In dieser Phase platzte dann auch die Fruchtblase und ein richtiger Schwall klares Fruchtwasser ergoss sich auf dem Boden. Wieder einen Schritt weiter. Richtig froh war ich, dass ich mich immer frei bewegen konnte und das hab ich als so wertvoll aufgenommen.

Meine Kraft schwand, da ich mit den Dreiminutenabständen wenig Verschnaufpausen hatte. Es folgten noch einige seeeehr umwerfende Wellen und dann bat ich die Hebamme, nochmal zu schauen. Es war 1.20 Uhr und ich war voll eröffnet.

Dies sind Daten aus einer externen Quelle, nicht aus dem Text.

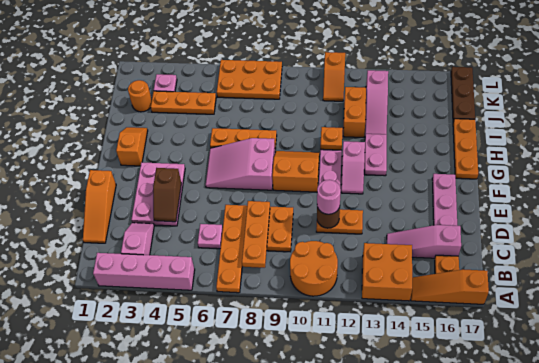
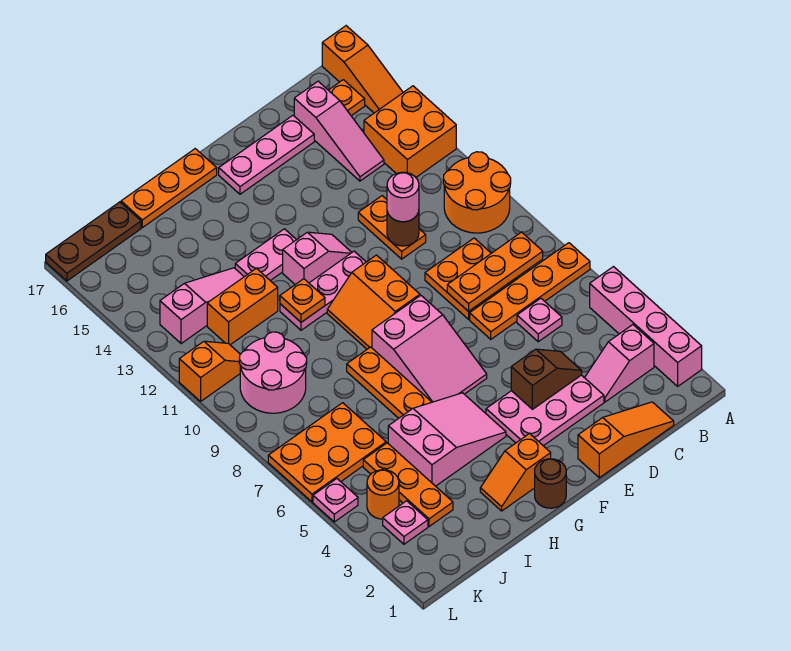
none -> brown 1x1 round brick [535,459,566,508]
none -> pink 2x3 slope [388,393,506,486]
orange 1x1 round brick [128,80,152,112] -> orange 1x1 round brick moved to [367,470,399,519]
none -> pink 2x2 round brick [239,332,307,413]
orange 2x3 plate [217,60,282,99] -> orange 2x3 plate turned to [268,403,386,502]
none -> pink 1x1 plate [313,479,358,522]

Ich hatte das Gefühl, dass eine wärmende Wanne genau das Richtige sein würde, um wieder zu Energie zu kommen. Ich lutschte zwischenzeitlich an einem Eiswürfel und legte mir einen Waschlappen in den Nacken. So wohltuend! Ab dem Moment fühlte ich einen wahnsinnigen Druck nach unten. Während der Wehen fand ich die Hocke im Pool passend. In den Pausen setzte ich mich im Pool hin und hielt mich mit den Händen am Rand fest.

Gipfelsturm

Was für eine Reise.

Ich musste immer daran denken, einen Berg zu besteigen, da man den Gipfel zwar vor sich sieht, aber es fällt schwer, abzuschätzen, wie anstrengend es am Ende noch wird. Ich fühlte, die Pausen wurden länger, und ich war plötzlich in so einer Trance und so mit mir und dem Baby, teils auch vor Erschöpfung, dass ich alles vergaß und sogar zwischenzeitlich döste.

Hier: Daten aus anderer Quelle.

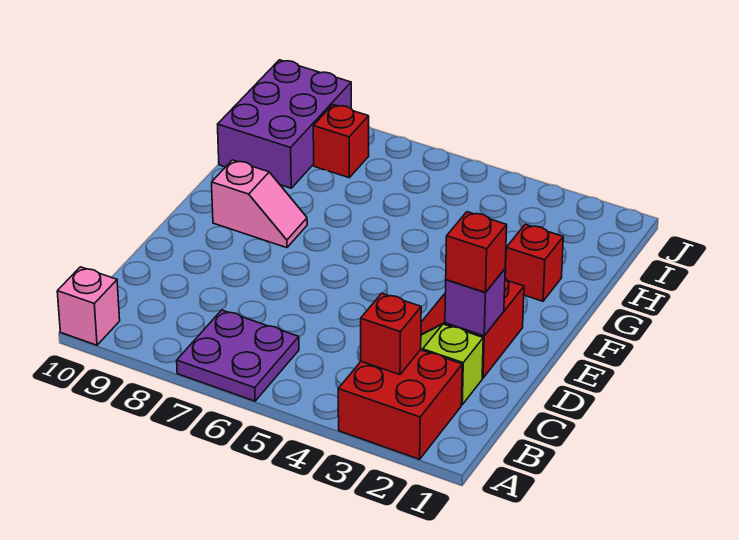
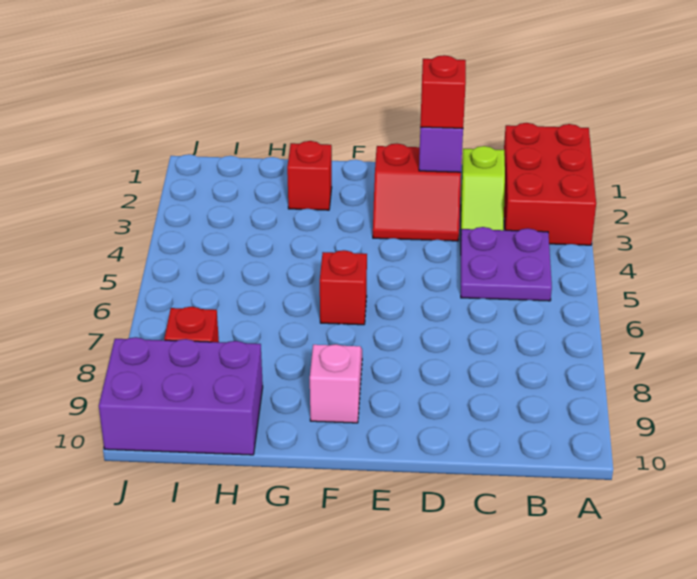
red 2x2 brick [338,350,462,459] -> red 2x3 brick [504,123,596,245]
purple 2x2 plate [177,310,299,401] -> purple 2x2 plate moved to [461,227,552,301]
pink 1x1 brick [57,267,120,345] -> none
red 1x1 brick [361,293,421,375] -> red 1x1 brick moved to [320,250,367,325]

Mein Partner und meine Hebamme hielten sich in dieser Phase sehr zurück, reichten mir ab und zu etwas Wasser und den kühlen Waschlappen. Es fühlte sich so selbstbestimmt und rein an. Das war wundervoll. Nach gefühlt zehn bis fünfzehn Wellen hielt ich den Kopf mit so flaumigen Haaren in den Händen und nach weiteren zwei Wellen schwamm sein Körper direkt in meine Hände.

Welch wundervoller Moment. Es war vollbracht, oh mein Gott, Glück, Erleichterung, Stolz, Ehrfurcht vor der weiblichen Urkraft!

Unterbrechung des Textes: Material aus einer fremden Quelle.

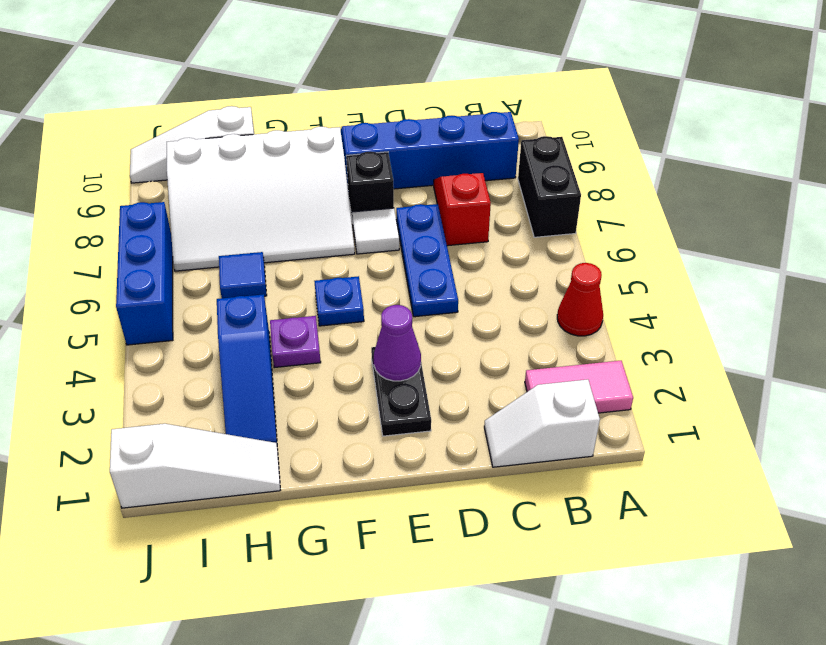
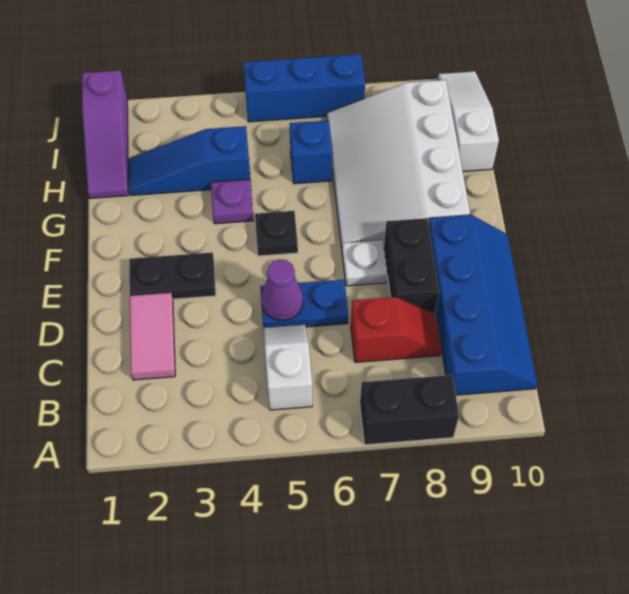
pink 1x2 tile [525,361,633,413] -> pink 1x2 tile moved to [130,293,175,380]
red 1x1 cone [557,263,603,336] -> none
white 1x2 slope [484,379,600,467] -> white 1x2 slope moved to [263,324,312,410]
blue 1x3 plate [396,204,458,317] -> blue 1x2 plate [260,280,349,328]
purple 1x1 cone [374,305,421,381] -> purple 1x1 cone moved to [261,259,303,320]
white 1x1 tile [352,208,399,254] -> white 1x1 plate [342,240,387,286]
black 1x1 brick [346,152,394,217] -> black 1x2 brick [384,218,439,314]
blue 1x1 plate [314,276,364,326] -> black 1x1 plate [255,211,298,256]
white 1x3 slope [110,424,280,508] -> purple 1x3 slope [82,70,129,198]
blue 1x1 tile [219,252,267,298] -> blue 1x1 brick [290,120,333,184]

Somit hat unser Kleiner heute Nacht, einen Tag vor errechnetem Geburtstermin, um 2.41 Uhr im heimischen Birthpool das Licht der Welt erblickt! Wir alle sind wohlauf. Er ist 3600g schwer und 51 cm lang, bei einem Kopfumfang von 36 Zentimetern.

Jetzt befinden wir uns auf dem Abstieg des Gipfels und erholen uns so langsam von dem Glücksmoment des Ankommens, der Freiheit von oben, der Belohnung, so dass wir in ein paar Tagen, denke ich, wieder mit Energie gefüllt unten ankommen. Wir sind einfach so dankbar!